NLME models were constructed for our naturalistic sample receiving clinical TMS using Eq. 1. Model parameters were treated as random effects at the patient level and as fixed effects at the group level. A model treating all parameters (A, B, and C) as random effects was compared to the simpler model fitting only parameters A and C as random effects. The simpler model provided an equivalent fit as assessed by the likelihood ratio test (LRT) and lower Akaike information criterion (AIC) and Bayesian information criterion (BIC) values, and this simpler model was chosen. This NLME model was compared to a corresponding linear mixed-effect (LME) model in which slope and intercept were treated as random effects at the patient level using the AIC, BIC, and LRT. The predictive utility of this model was assessed using leave-one-out cross-validation (LOOCV), estimating the time constant (B) on a subset of the sample and using this estimate to calculate predicted treatment outcomes (C) for the left-out individual based on symptom rating scores at baseline and after five or ten TMS sessions.
Similar NLME models were constructed using the exponential decay function in Eq. 1 for three published group-level studies comparing various TMS protocols [9,26,27] with parameters A and C treated as random effects at the treatment group level. As above, these simpler models provided equivalent fits when compared to models using all parameters as random effects. These NLME models were subsequently compared to corresponding LME models in which the slope and intercept were treated as random effects at the group level using AIC, BIC, and LRT.
The exponential decay model was also fit at the group level using nonlinear least squares for each treatment group in the above studies [9,26,27] as well as the unblinded trial of accelerated, high-dose TBS . Corresponding linear models were compared to nonlinear exponential decay models using AIC and BIC.
Finally, a NLME model was constructed using the exponential decay function for the unique group-level symptom trajectories previously identified in 388 subjects receiving either left-sided 10 Hz TMS or left-sided TBS . Here, a model incorporating all parameters (A, B, C) as random effects yielded significant LRT and lower AIC and BIC values compared with a simpler NLME using only parameters A and C as random effects. This NLME model was then compared to a corresponding LME model in which slope and intercept were considered random effects at the group level using AIC, BIC, and LRT.

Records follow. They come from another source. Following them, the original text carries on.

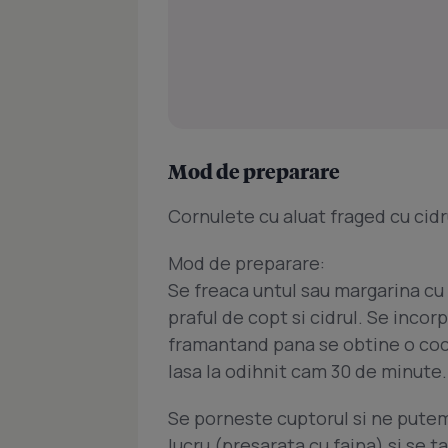
Mod de preparare
Cornulete cu aluat fraged cu cidr
Mod de preparare:
Se freaca untul sau margarina cu 
praful de copt si cidrul. Se inco
framantand pana se obtine o coca
lasa la odihnit cam 30 de minute.
Se porneste cuptorul si ne putem
lucru (presarata cu faina) si se ta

All mixed effect models were fit using maximum likelihood as implemented in the Nonlinear Mixed-Effects Models library in R .
This study was performed in accordance with the Declaration of Helsinki. The procedures for gathering and analyzing de-identified clinical data were approved as quality improvement by the VA Palo Alto/Stanford Institutional Review Board . Additional group-level analyses were based on publicly available data from previously published studies [7,9,10,26,27].